1949年第31回の甲子園で、小倉北高の福島一雄投手がサヨナラ負けを喫したときに土を握りしめ、ズボンのポケットに入れたのが始まりだが、もはや甲子園の風物詩と言っても過言ないだろう。
選手にとって思い出の詰まった甲子園の土は特別な土なのです。
しかし、そんな甲子園の土を持ち帰れなかった選手達がいた。
1958年、第40回夏の甲子園に戦後、初めて沖縄代表として出場した首里高校のナインである。
前提の話として当時の沖縄は日本返還前でアメリカの統治下に置かれており、貨幣はドルを使い、日本本土との行き来にはパスポートが必要という状況であったということを頭に入れておいてほしい。

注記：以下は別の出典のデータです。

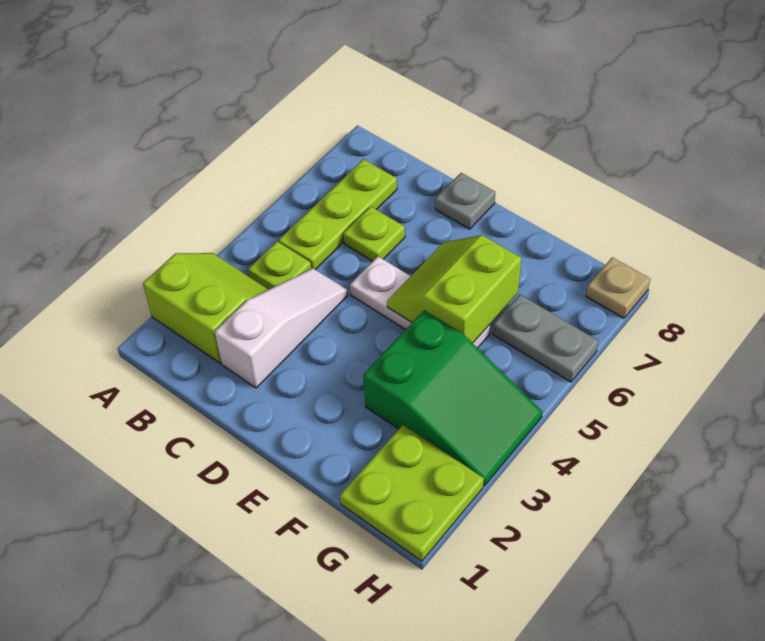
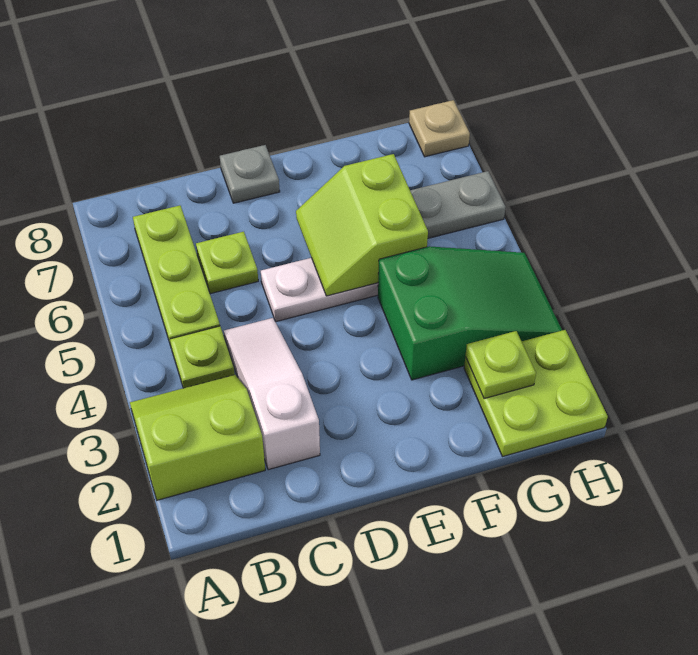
none -> lime plate G2 level 2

試合後の首里高校の選手は青春の象徴であり、彼らにとっては「祖国の土」としての意味合いもあった甲子園の土を集めて地元の沖縄に持って帰ろうとした。
しかし、沖縄への帰路の途中で植物防疫法に抵触し、首里高校の選手が持っていた甲子園の土は海へ廃棄させられたのである。
日本本土の土は外国の土という扱いだったのです。
この出来事はあまりにもセンセーショナルであった。
残念ながら当時の沖縄は日本ではなくアメリカ(外国)だったのである・・・
このような歴史も頭の隅っこに入れながら、高校野球を見るとまた違った見方ができるかもしれない。